▸ **Tasks to perform**:
A) According to the article on the FAST market, what share of FAST revenues will go to FTA broadcasters with FAST channels by 2028?
B) Extend the article on the FAST market past its final sentence.

-- start Source document --

The US will dominate the US$13bn FAST market in 2028, with western Europe just surpassing US$1 billion, according to data from Omdia. However, western Europe will be the second largest market globally, Matthew Bailey principal analyst, media and entertainment, Omdia told attendees.

While the US market is ahead of the other markets in terms of volume, there is a greater need on the part of individual services to cut through the noise to achieve reach, said Bailey.

“There will be increased importance on cutting through the noise and there will be consolidation in the market,” he said.

Bailey said that FAST consumption is generally complementary to other forms of media consumption. Some 97% of FAST users also use other free TV and AVOD services, excluding social media video.

FAST in the US has been driven by cord cutting. People who have churned form pay TV turn to FAST. However, in Europe there is a strong free TV ecosystem which could be an inhibitor to take up of FAST.

Bailey said that in markets with strong FTA TV, take up of FAST will be influenced by broadcasters. Broadcasters will have an outsized impact on FAST, with 28% of FAST revenues going to FTA broadcasters with FAST channels by 2028. FAST’s share of linear TV advertising in Europe will also be smaller than in the US by that date.

Nevertheless, FAST and AVOD will be the main drivers of growth within an overall advertising pie that will remain largely stagnant in western Europe, said Bailey.

Increasing quality

Speaking on a panel on FAST following Bailey’s presentation, speakers highlighted growth prospects for FAST but accepted that growth rates will vary between markets with different characteristics.

Jennifer Batty, head of content acquisition at Samsung TV+, said that people now view more video on connected TVs than on other screens and the quality of content on FAST channels is increasing dramatically.

“The quality has really increased. Because we’ve seen such a step change when you go home and watch it, you really don’t know what you are watching – it’s just a TV channel,” she said.

Batty said that “we are seeing monetisation pick up” in terms of FAST. She said that Samsung was looking to programmatic selling but also more direct sales. Samsung partners with other companies in certain markets, such as TF1 in France.

“As streaming picks up, ad sales pick up,” she said, arguing that it is increasingly difficult to distinguish FAST from other forms of free TV.

-- end Source document --
-- start Stored records --

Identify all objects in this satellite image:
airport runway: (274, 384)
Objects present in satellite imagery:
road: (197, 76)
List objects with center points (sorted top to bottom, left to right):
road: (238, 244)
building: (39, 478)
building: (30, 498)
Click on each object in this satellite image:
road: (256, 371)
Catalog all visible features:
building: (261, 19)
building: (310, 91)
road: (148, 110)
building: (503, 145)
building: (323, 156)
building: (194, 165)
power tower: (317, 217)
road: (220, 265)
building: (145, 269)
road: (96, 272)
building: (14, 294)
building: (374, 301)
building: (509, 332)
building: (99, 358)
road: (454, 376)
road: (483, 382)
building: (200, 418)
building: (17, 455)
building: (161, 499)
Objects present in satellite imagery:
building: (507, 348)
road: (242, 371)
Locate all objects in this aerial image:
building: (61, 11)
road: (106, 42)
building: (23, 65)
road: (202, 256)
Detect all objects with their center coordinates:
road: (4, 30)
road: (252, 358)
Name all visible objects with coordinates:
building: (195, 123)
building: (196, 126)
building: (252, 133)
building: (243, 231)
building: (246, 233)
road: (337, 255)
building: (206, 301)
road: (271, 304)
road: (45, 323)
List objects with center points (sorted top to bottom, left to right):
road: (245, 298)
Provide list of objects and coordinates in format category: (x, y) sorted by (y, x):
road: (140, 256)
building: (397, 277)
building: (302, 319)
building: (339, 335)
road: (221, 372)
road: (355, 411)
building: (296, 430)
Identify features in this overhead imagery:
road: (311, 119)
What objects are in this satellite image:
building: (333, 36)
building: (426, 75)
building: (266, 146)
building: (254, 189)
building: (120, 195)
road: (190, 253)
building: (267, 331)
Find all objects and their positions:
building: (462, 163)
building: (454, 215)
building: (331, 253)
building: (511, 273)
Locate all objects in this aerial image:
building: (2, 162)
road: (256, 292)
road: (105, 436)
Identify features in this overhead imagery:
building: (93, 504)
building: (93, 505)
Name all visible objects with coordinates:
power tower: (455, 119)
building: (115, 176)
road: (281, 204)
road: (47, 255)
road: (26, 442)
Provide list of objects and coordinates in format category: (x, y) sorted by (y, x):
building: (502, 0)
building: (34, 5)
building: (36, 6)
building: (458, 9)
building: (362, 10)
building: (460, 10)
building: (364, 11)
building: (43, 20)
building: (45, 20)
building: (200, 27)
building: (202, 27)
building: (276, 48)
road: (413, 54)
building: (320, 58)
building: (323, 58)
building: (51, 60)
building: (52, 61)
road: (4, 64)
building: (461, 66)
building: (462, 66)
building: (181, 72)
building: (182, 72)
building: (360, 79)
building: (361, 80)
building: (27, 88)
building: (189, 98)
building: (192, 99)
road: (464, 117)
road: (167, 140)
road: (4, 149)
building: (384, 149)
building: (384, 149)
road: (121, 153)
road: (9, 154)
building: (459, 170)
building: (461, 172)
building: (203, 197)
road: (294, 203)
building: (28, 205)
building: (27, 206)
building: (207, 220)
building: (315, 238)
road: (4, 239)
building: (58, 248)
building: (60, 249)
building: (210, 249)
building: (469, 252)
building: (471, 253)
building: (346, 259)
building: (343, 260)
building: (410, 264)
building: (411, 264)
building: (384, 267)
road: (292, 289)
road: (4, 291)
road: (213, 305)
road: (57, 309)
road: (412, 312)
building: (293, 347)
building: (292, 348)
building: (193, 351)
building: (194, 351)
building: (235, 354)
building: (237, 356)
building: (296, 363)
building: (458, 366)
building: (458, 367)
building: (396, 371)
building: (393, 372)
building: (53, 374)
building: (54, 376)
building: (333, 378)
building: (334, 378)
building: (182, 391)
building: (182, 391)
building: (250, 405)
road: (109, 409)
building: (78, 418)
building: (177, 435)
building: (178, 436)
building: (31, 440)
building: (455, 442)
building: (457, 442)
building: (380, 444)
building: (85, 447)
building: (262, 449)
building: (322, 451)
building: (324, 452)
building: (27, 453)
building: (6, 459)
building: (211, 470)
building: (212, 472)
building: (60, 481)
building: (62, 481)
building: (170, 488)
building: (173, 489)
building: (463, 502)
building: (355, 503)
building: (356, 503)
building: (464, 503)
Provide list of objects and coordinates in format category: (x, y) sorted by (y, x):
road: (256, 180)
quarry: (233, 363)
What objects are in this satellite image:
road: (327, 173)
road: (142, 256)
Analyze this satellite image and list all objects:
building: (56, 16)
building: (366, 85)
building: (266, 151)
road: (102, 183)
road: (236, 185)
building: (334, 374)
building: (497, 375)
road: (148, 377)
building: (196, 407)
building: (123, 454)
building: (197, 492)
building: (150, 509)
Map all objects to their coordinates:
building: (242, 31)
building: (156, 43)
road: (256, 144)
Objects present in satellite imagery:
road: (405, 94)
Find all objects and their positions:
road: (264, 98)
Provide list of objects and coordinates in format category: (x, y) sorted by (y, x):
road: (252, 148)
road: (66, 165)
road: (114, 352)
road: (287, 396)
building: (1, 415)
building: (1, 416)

-- end Stored records --

▸ **Answers to the exercises**:
A) 28%

B)
Single IP channels can work well for strong brands, she said, highlighting partnerships with ZDF Studios and Zee in Germany. Another example is a partnership with Newen for a single IP channel in France. However in Spain, Samsung has teamed up with pubcaster RTVE to retransmit its channels on the FAST platform.

Batty said that Samsung tries to work as closely as possible with partners to share data where it is possible. “The more we can help build a strong channel, the better for us,” she said.

She said that FAST is complementary to other forms of viewing.

Speaking on the same panel, Patrick Rivet, CEO of Canal+-owned channel distributor Thema said that Thema had clearly focused on the FAST opportunity in the larger US market. He said that Thema was also using FAST to promote paid video including SVOD. He cited the example of Kanal D on Roku, where a FAST channel is used to promote the SVOD offering.

He said the monetisation opportunity from FAST “really depends on the market”. In the US, for example, where consumers pay huge sums for pay TV subscriptions that also include advertising-supported channels, the opportunity is greater, he suggested.

Rivet said that FAST players “want to be everywhere” rather than strike exclusive partnerships with FAST operators, to achieve the scale that is necessary to make the business work.

Gaining access to data to make the channels stickier and more profitable is key, he said. “We are not there yet,” he said.

Richter said that FAST was “just one line” in the video universe. “FAST will continue. You need to provide it but you also need platforms to add subscribers,” he said.

Also on the panel, Robert Richter, head of M&E partnerships EMEA, Google said that Google was still at an early stage in FAST. He said it was Google’s business to partner with the industry to help content providers deliver content delivery strategies that work for their shows.

“Going down the line, we will see experiments, some of which will fail. We will see more emphasis on quality than quantity,” he said.